Friday, February 21, 2025

Why We Visit Sites of Grief and Pain

        We met Mr. Michael Gallagher in Omagh, where he took us to the site of the bombing that 26 years ago took the life of his son Aidan. Laying flowers, reading poems, and pronouncing the names of the 29 people, including 21 year old Aidan, killed by a group calling itself the Real IRA in a thankfully failing bid to disrupt the recently signed Belfast or Good Friday Agreement, we heard a small part of the story of a man who finally now is met with an inquiry into what happened and how what he deeply believes was a preventable tragedy might be prevented in the future.

        What I remember from the docudrama on the Omagh bombing, whose narrative centered almost entirely on Mr. Gallagher’s perspective, is the quietness of the film, the lack of music to help anticipate or feel a particular way or get a sense of comforting communal spirit, the absence, the shock of the bomb and the deafening silence and then the quiet numbness and then the ordinariness of grief, and all of that quietness a reflection of Mr. Gallagher’s gentleness, manifested in a soft, quiet voice, and the leadership that nonetheless emerged out of an unshowy but profound persistence to achieve justice in truth. I remember, in the film, Mr. Gallagher wanting to get to the bomb site, certain Aidan would be there, because “He’ll be helping.” It was a certainty repeated when he arrived at the hospital, because he might be helping there. And then looking for his name on the lists. A powerful and wrenching watch.

        As we gathered at the bottom of the hill, Mr. Gallagher (pronounced Galla-her, the hard G meant for the other side), pointed up the hill to the courthouse, where the bomb was reported to be as the police guided shoppers down the hill, to where we now stood, and people complied, casually, chatting as they walked, used to such threats and small explosions. On the street side of where we stood, a car rigged with explosives; on the shop side, a clothing store where mothers and children were buying clothes for school.

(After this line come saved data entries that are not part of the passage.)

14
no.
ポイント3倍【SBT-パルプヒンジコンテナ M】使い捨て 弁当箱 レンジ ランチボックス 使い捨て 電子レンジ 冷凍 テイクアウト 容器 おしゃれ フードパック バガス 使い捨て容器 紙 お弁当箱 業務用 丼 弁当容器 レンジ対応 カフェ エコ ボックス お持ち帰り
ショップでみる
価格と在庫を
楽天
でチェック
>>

        In Enniskillen, Mr. Harkin brought us to a memorial for a 1987 bombing that killed eleven.  Why is it so important that we remember, that we come to these places, Mr. Harkin said. Later I will call family members and I’ll tell them that we came, and what we did, and how many of you were hear to witness and honor the memory. We come to these places to comfort and show what happened has not been forgotten, to bear witness to the past, and to show that bad deeds are countered by our good ones. People who drive by us now will wonder what’s going on here and they’ll Google it and the past will be recovered. 

        All these families and survivors had a choice between revenge and reconciliation, and they chose the latter, because this is what you must know, that there’s more good in the world than bad. This continues to be so We’ll be Irish if that’s what it takes to bring peace. We’ll be British if that’s what it takes to bring peace. And this is where the Good Friday Agreement came from.

        Every small good deed, laying our flowers here today and summoning these memories and others, they do matter, they matter. We gather both to take heart from each other and to give heart.

        In the rubble, Gordon Wilson had his young daughter’s hand in his own. Are you all right, he asked her. Yes, Dad. But then she screamed. And so he asked her again, Marie, are you okay? Yes, Dad, she said again, still holding his hand. And then she screamed. Are you all right, he asked her again. And she told him she loved him, and fell into a coma and soon died. For Gordon Wilson, the enduring message was her last message, that of love. And that’s how he came to his line, broadcast widely, I bear them no ill will, I bear them no grudge.